| Data excerpts |
######

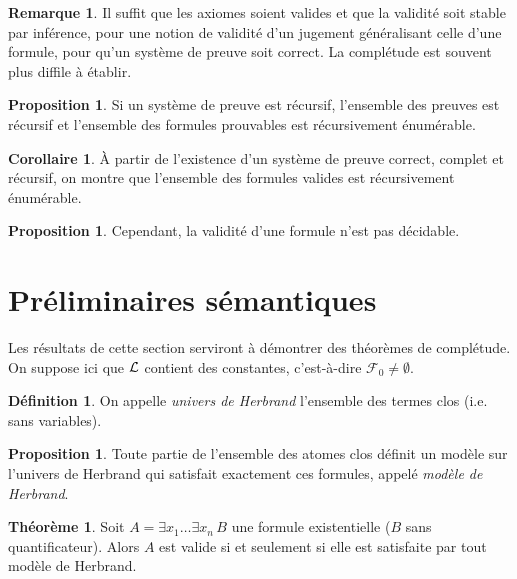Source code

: \documentclass[a4paper, 11pt, twocolumn]{article}
\theoremstyle{definition}
\newtheorem{definition}[equation]{Définition}
\newtheorem{proposition}[equation]{Proposition}
\newtheorem{theorem}[equation]{Théorème}
\newtheorem{remark}[equation]{Remarque}
\newtheorem{corollary}[equation]{Corollaire}
\newcounter{n}
\def\L{{\cal{L}}}
\begin{document}
\begin{remark}
  Il suffit que les axiomes soient valides et que la validité soit stable par
  inférence, pour une notion de validité d'un jugement généralisant celle d'une
  formule, pour qu'un système de preuve soit correct. La complétude est souvent
  plus diffile à établir.
\end{remark}

\begin{proposition}
  Si un système de preuve est récursif, l'ensemble des preuves est récursif et
  l'ensemble des formules prouvables est récursivement énumérable.
\end{proposition}

\begin{corollary}
  À partir de l'existence d'un système de preuve correct, complet et récursif, on montre
  que l'ensemble des formules valides est récursivement énumérable.
\end{corollary}

\begin{proposition}
  Cependant, la validité d'une formule n'est pas décidable.
\end{proposition}

\section{Préliminaires sémantiques}

Les résultats de cette section serviront à démontrer des théorèmes de
complétude. On suppose ici que $\L$ contient des constantes, c'est-à-dire
$\mathcal{F}_0 \neq \emptyset$.

\begin{definition}
  On appelle \emph{univers de Herbrand} l'ensemble des termes clos (i.e. sans
  variables).
\end{definition}

\begin{proposition}
  Toute partie de l'ensemble des atomes clos définit un modèle sur l'univers de
  Herbrand qui satisfait exactement ces formules, appelé \emph{modèle de
    Herbrand}.
\end{proposition}

\begin{theorem}
  Soit $A = \exists x_1 \ldots \exists x_n\, B$ une formule existentielle ($B$
  sans quantificateur). Alors $A$ est valide si et seulement si elle est
  satisfaite par tout modèle de Herbrand.
\end{theorem}
\end{document}
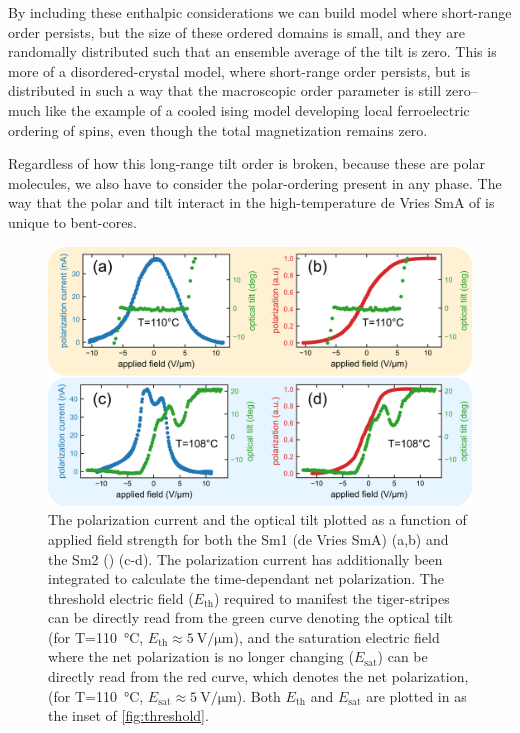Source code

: \documentclass[aagreenthesis]{subfiles}
\begin{document}
By including these enthalpic considerations we can build model where short-range order persists, but the size of
these ordered domains is small, and they are randomally distributed such that
an ensemble average of the tilt is zero. This is more of a disordered-crystal
model, where short-range order persists, but is distributed in such a way that the
macroscopic order parameter is still zero-- much like the example of a cooled
ising model developing local ferroelectric ordering of spins, even though the
total magnetization remains zero. 

Regardless of how this long-range tilt order is broken, because these are polar
molecules, we also have to consider the polar-ordering present in any phase.
The way that the polar and tilt interact in the high-temperature de Vries SmA of
\nfour{} is unique to bent-cores.

\begin{figure}[h!]
    \centering
    \includegraphics[width=.6\textwidth]{./figs/pal30/prc/PRCvsTilt/PRCVtilt.png}
    \caption{\label{fig:homog:pal30pvt} The polarization current and the optical
    tilt plotted as a function of applied field strength for both the Sm1
(de Vries SmA) (a,b) and the Sm2 (\smcpalpha{}) (c-d). The polarization current
has additionally been integrated to calculate the time-dependant net
polarization. The threshold electric field ($E_\textrm{th}$) required to manifest the tiger-stripes can
be directly read from the green curve denoting the optical tilt (for
T=\SI{110}{\degreeCelsius}, $E_\textrm{th} \approx \SI{5}{\volt\per\micro\metre}$),
and the saturation electric field where the net polarization is no longer
changing ($E_\textrm{sat}$) can be directly
read from the red curve, which denotes the net polarization, (for
T=\SI{110}{\degreeCelsius}, $E_\textrm{sat} \approx \SI{5}{\volt\per\micro\metre}$).
Both $E_\textrm{th}$ and $E_\textrm{sat}$ are plotted in as the inset of
\autoref{fig:threshold}. }
\end{figure}
\end{document}
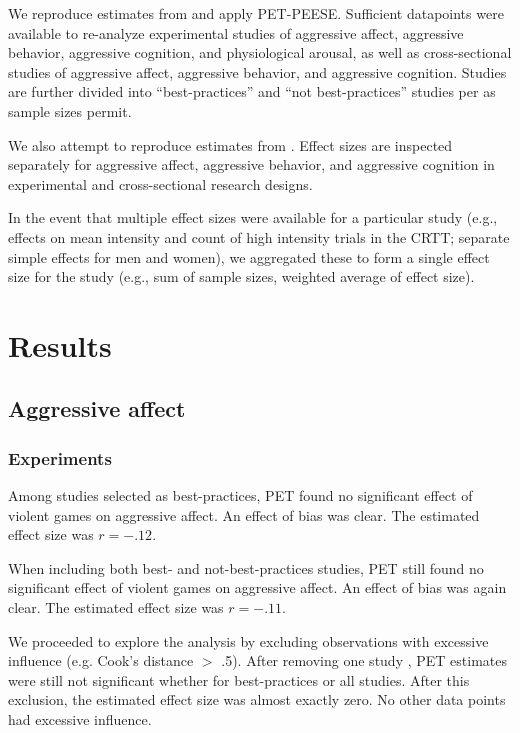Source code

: \documentclass[man]{apa6}
\begin{document}
We reproduce estimates from \citet{Anderson:etal:2010} and apply PET-PEESE. Sufficient datapoints were available to re-analyze experimental studies of aggressive affect, aggressive behavior, aggressive cognition, and physiological arousal, as well as cross-sectional studies of aggressive affect, aggressive behavior, and aggressive cognition. Studies are further divided into ``best-practices'' and ``not best-practices'' studies per \citet{Anderson:etal:2010} as sample sizes permit. 

We also attempt to reproduce estimates from \citet{Greitemeyer:Mugge:2014}. Effect sizes are inspected separately for aggressive affect, aggressive behavior, and aggressive cognition in experimental and cross-sectional research designs.

In the event that multiple effect sizes were available for a particular study (e.g., effects on mean intensity and count of high intensity trials in the CRTT; separate simple effects for men and women), we aggregated these to form a single effect size for the study (e.g., sum of sample sizes, weighted average of effect size).

\section{Results}
\subsection{Aggressive affect}
\subsubsection{Experiments}
Among studies selected as best-practices, PET found no significant effect of violent games on aggressive affect. An effect of bias was clear. The estimated effect size was $r = -.12$.

When including both best- and not-best-practices studies, PET still found no significant effect of violent games on aggressive affect. An effect of bias was again clear. The estimated effect size was $r = -.11$.

We proceeded to explore the analysis by excluding observations with excessive influence (e.g. Cook's distance $>$ .5). After removing one study \citep{Ballard:Weist:1996}, PET estimates were still not significant whether for best-practices or all studies. After this exclusion, the estimated effect size was almost exactly zero. No other data points had excessive influence. 
\end{document}
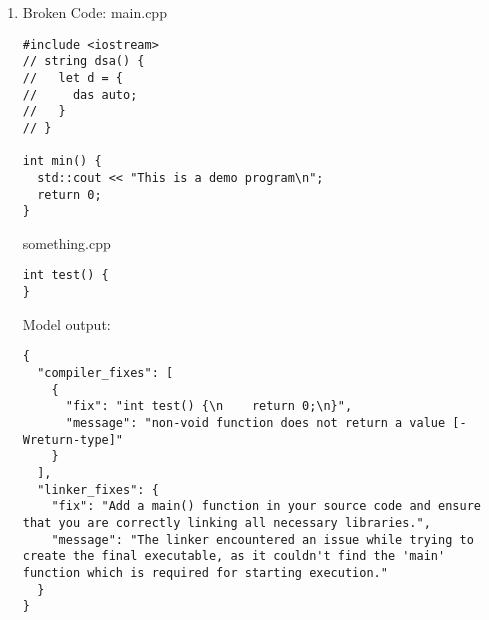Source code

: \documentclass{article}
\begin{document}
\begin{enumerate}
\begin{verbatim}
  struct Monkey m = {
    .furee = 3
  };
}
			\end{verbatim}
			Model output:
			\begin{verbatim}
{
  "fixes": [
    {
      "fix": "int main() {\n struct Monkey {\n int fury;\n };\n}",
      "message": "The variable name 'furee' should be corrected to 'fury'. This is because in C programming, the identifier 'furee' does not exist and therefore causes an error. To fix this issue, change the variable name from 'furee' to 'fury', which will make it a valid field in the struct Monkey."
    }
  ]
}		\end{verbatim}
			The issue with the code is most likely a misspelling, however the model takes the safe call and removed the invalid struct allocation. \\
			The fixed code from the model is:
			\begin{verbatim}

int main() {
  struct Monkey {
    int fury;
  };
}
			\end{verbatim}

			\item
			Broken Code:
			main.cpp
			\begin{verbatim}
#include <iostream>
// string dsa() {
//   let d = {
//     das auto;
//   }
// }

int min() {
  std::cout << "This is a demo program\n";
  return 0;
}
			\end{verbatim}
			something.cpp
			\begin{verbatim}
int test() {
}
			\end{verbatim}
			Model output:
			\begin{verbatim}
{
  "compiler_fixes": [
    {
      "fix": "int test() {\n    return 0;\n}",
      "message": "non-void function does not return a value [-Wreturn-type]"
    }
  ],
  "linker_fixes": {
    "fix": "Add a main() function in your source code and ensure that you are correctly linking all necessary libraries.",
    "message": "The linker encountered an issue while trying to create the final executable, as it couldn't find the 'main' function which is required for starting execution."
  }
}
			\end{verbatim}
		\end{enumerate}
\end{document}
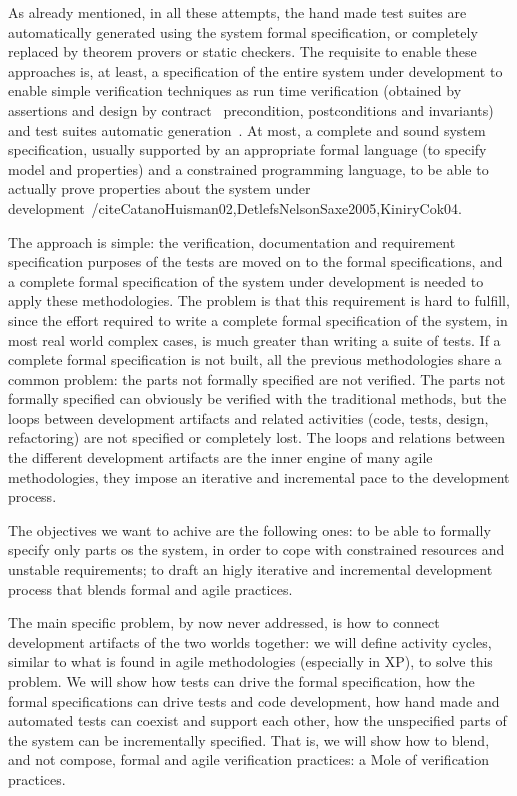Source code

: \documentclass{article}
\begin{document}
As already mentioned, in all these attempts, the hand made test suites are automatically generated using the system formal specification, or completely replaced by theorem provers or static checkers. 
The requisite to enable these approaches is, at least, a specification of the entire system under development to enable simple verification techniques as run time verification (obtained by assertions and design by contract~\cite{Meyer1997} precondition, postconditions and invariants) and test suites automatic generation~\cite{Cheon2002,Cheon2004,Cheon2005}.
At most, a complete and sound system specification, usually supported by an appropriate formal language (to specify model and properties) and a constrained programming language, to be able to actually prove properties about the system under development~/cite{CatanoHuisman02,DetlefsNelsonSaxe2005,KiniryCok04}.

The approach is simple: the verification, documentation and requirement specification purposes of the tests are moved on to the formal specifications, and a complete formal specification of the system under development is needed to apply these methodologies.
The problem is that this requirement is hard to fulfill, since the effort required to write a complete formal specification of the system, in most real world complex cases, is much greater than writing a suite of tests.
If a complete formal specification is not built, all the previous methodologies share a common problem: the parts not formally specified are not verified.
The parts not formally specified can obviously be verified with the traditional methods, but the loops between development artifacts and related activities (code, tests, design, refactoring) are not specified or completely lost.
The loops and relations between the different development artifacts are the inner engine of many agile methodologies, they impose an iterative and incremental pace to the development process.

The objectives we want to achive are the following ones: to be able to formally specify only parts os the system, in order to cope with constrained resources and unstable requirements; to draft an higly iterative and incremental development process that blends formal and agile practices.

The main specific problem, by now never addressed, is how to connect development artifacts of the two worlds together: we will define activity cycles, similar to what is found in agile methodologies (especially in XP), to solve this problem.
We will show how tests can drive the formal specification, how the formal specifications can drive tests and code development, how hand made and automated tests can coexist and support each other, how the unspecified parts of the system can be incrementally specified.
That is, we will show how to blend, and not compose, formal and agile verification practices: a Mole of verification practices.
\end{document}
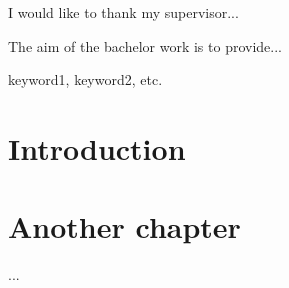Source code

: \documentclass[11pt,oneside,draft]{fithesis2}
\begin{document}
\FrontMatter
\ThesisTitlePage

\begin{ThesisDeclaration}
\DeclarationText
\AdvisorName
\end{ThesisDeclaration}

\begin{ThesisThanks}
I would like to thank my supervisor...
\end{ThesisThanks}

\begin{ThesisAbstract}
The aim of the bachelor work is to provide...
\end{ThesisAbstract}

\begin{ThesisKeyWords}
keyword1, keyword2, etc.
\end{ThesisKeyWords}

\tableofcontents          %

\MainMatter

\chapter{Introduction}    %

\chapter{Another chapter}
...

\end{document}

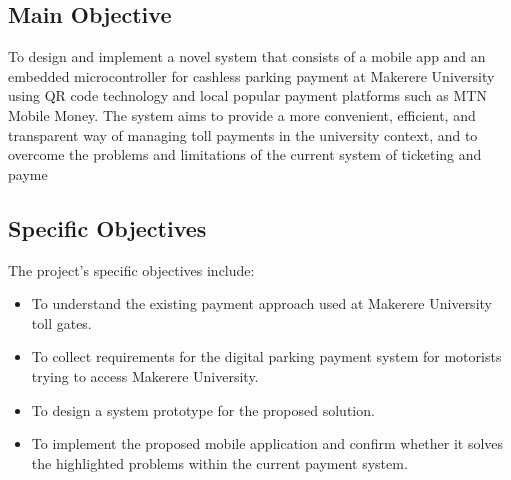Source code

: \subsection{Main Objective}
To design and implement a novel system that consists of a mobile app and an embedded microcontroller for cashless parking payment at Makerere University using QR code technology and local popular payment platforms such as MTN Mobile Money. The system aims to provide a more convenient, efficient, and transparent way of managing toll payments in the university context, and to overcome the problems and limitations of the current system of ticketing and payme

\subsection{Specific Objectives}
The project's specific objectives include:
\begin{itemize}
    \item To understand the existing payment approach used at Makerere University toll gates.
    \item To collect requirements for the digital parking payment system for motorists trying to access Makerere University.
    \item To design a system prototype for the proposed solution.
    \item To implement the proposed mobile application and confirm whether it solves the highlighted problems within the current payment system.
\end{itemize}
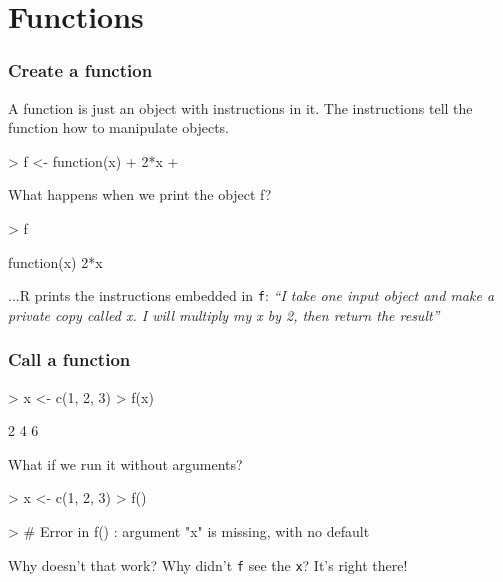 \documentclass{beamer}
\newcommand{\R}[1]{\texttt{#1}}
\begin{document}
\section{Functions}
\begin{frame}[fragile]
\frametitle{Create a function}
A function is just an object with instructions in it. The instructions tell the function how to manipulate objects.
\begin{Schunk}
\begin{Sinput}
> f <- function(x) {
+     2*x
+ }
\end{Sinput}
\end{Schunk}
\pause
What happens when we print the object f?
\begin{Schunk}
\begin{Sinput}
> f
\end{Sinput}
\end{Schunk}
\pause
\begin{Schunk}
\begin{Soutput}
function(x) {
    2*x
}
\end{Soutput}
\end{Schunk}
...R prints the instructions embedded in \R{f}: \textit{``I take one input object and make a private copy called x. I will multiply my x by 2, then return the result''}
\end{frame}


\begin{frame}[fragile]
\frametitle{Call a function}
\begin{Schunk}
\begin{Sinput}
> x <- c(1, 2, 3)
> f(x)
\end{Sinput}
\end{Schunk}
\pause
\begin{Schunk}
\begin{Soutput}
[1] 2 4 6
\end{Soutput}
\end{Schunk}
\pause
What if we run it without arguments?
\begin{Schunk}
\begin{Sinput}
> x <- c(1, 2, 3)
> f()
\end{Sinput}
\end{Schunk}
\pause
\begin{Schunk}
\begin{Sinput}
> # Error in f() : argument "x" is missing, with no default
\end{Sinput}
\end{Schunk}
Why doesn't that work? Why didn't \R{f} see the \R{x}? It's right there!
\end{frame}
\end{document}

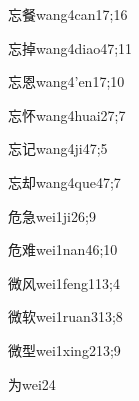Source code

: \begin{verbete}{忘餐}{wang4can1}{7;16}
\end{verbete}

\begin{verbete}{忘掉}{wang4diao4}{7;11}
\end{verbete}

\begin{verbete}{忘恩}{wang4'en1}{7;10}
\end{verbete}

\begin{verbete}{忘怀}{wang4huai2}{7;7}
\end{verbete}

\begin{verbete}{忘记}{wang4ji4}{7;5}
\end{verbete}

\begin{verbete}{忘却}{wang4que4}{7;7}
\end{verbete}

\begin{verbete}{危急}{wei1ji2}{6;9}
\end{verbete}

\begin{verbete}{危难}{wei1nan4}{6;10}
\end{verbete}

\begin{verbete}{微风}{wei1feng1}{13;4}
\end{verbete}

\begin{verbete}{微软}{wei1ruan3}{13;8}
\end{verbete}

\begin{verbete}{微型}{wei1xing2}{13;9}
\end{verbete}

\begin{verbete}{为}{wei2}{4}
\end{verbete}

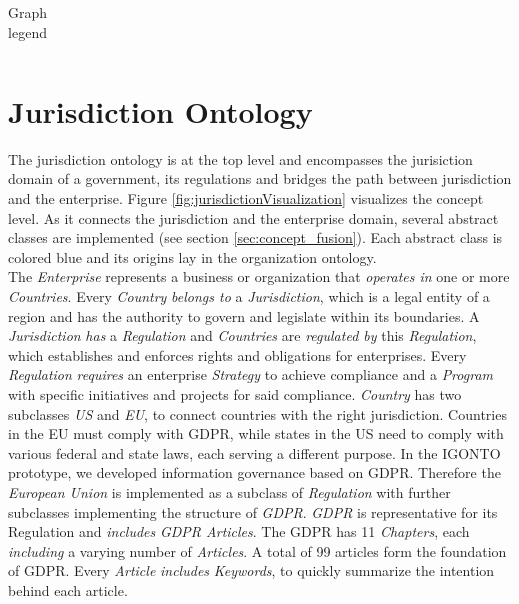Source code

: \documentclass[
  a4paper,  %
  twoside,  %
  bibliography=totoc,
  headsepline,
  cleardoublepage=empty,
  parskip=half,
  draft=false
]{scrbook}
\begin{document}
\begin{table}
\begin{tabular}{ 
  |>{\centering\arraybackslash}m{}
  |>{\raggedright\arraybackslash}m{}| 
}
\end{tabular}
\caption{Graph legend}
\label{tab:legend}
\end{table}
 


\section{Jurisdiction Ontology}\label{sec:jurisdictionOntology}
The jurisdiction ontology is at the top level and encompasses the jurisiction domain of a government, its regulations and bridges the path between jurisdiction and the enterprise. Figure \ref{fig:jurisdictionVisualization} visualizes the concept level. As it connects the jurisdiction and the enterprise domain, several abstract classes are implemented (see section \ref{sec:concept_fusion}). Each abstract class is colored blue and its origins lay in the organization ontology.\\

The \textit{Enterprise} represents a business or organization that \textit{operates in} one or more \textit{Countries}. Every \textit{Country} \textit{belongs to} a \textit{Jurisdiction}, which is a legal entity of a region and has the authority to govern and legislate within its boundaries. A \textit{Jurisdiction} \textit{has} a \textit{Regulation} and \textit{Countries} are \textit{regulated by} this \textit{Regulation}, which establishes and enforces rights and obligations for enterprises. Every \textit{Regulation} \textit{requires} an enterprise \textit{Strategy} to achieve compliance and a \textit{Program} with specific initiatives and projects for said compliance. \textit{Country} has two subclasses \textit{US} and \textit{EU}, to connect countries with the right jurisdiction. Countries in the EU must comply with \acrshort{GDPR}, while states in the US need to comply with various federal and state laws, each serving a different purpose. In the IGONTO prototype, we developed information governance based on \acrshort{GDPR}. Therefore the \textit{European Union} is implemented as a subclass of \textit{Regulation} with further subclasses implementing the structure of \textit{GDPR}. \textit{GDPR} is representative for its Regulation and \textit{includes} \textit{GDPR Articles}. The GDPR has 11 \textit{Chapters}, each \textit{including} a varying number of \textit{Articles}. A total of 99 articles form the foundation of GDPR. Every \textit{Article} \textit{includes} \textit{Keywords}, to quickly summarize the intention behind each article. \\
\end{document}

######

| Task item |
Print everything from the line with "Soit $A = \exists" down to the line with "model, where short-range" in the entries above, both lines included and nothing more, without the pictures.

| Result for this exercise |
  Soit $A = \exists x_1 \ldots \exists x_n\, B$ une formule existentielle ($B$
  sans quantificateur). Alors $A$ est valide si et seulement si elle est
  satisfaite par tout modèle de Herbrand.
\end{theorem}
\end{document}
Source code

: \documentclass[aagreenthesis]{subfiles}
\begin{document}
By including these enthalpic considerations we can build model where short-range order persists, but the size of
these ordered domains is small, and they are randomally distributed such that
an ensemble average of the tilt is zero. This is more of a disordered-crystal
model, where short-range order persists, but is distributed in such a way that the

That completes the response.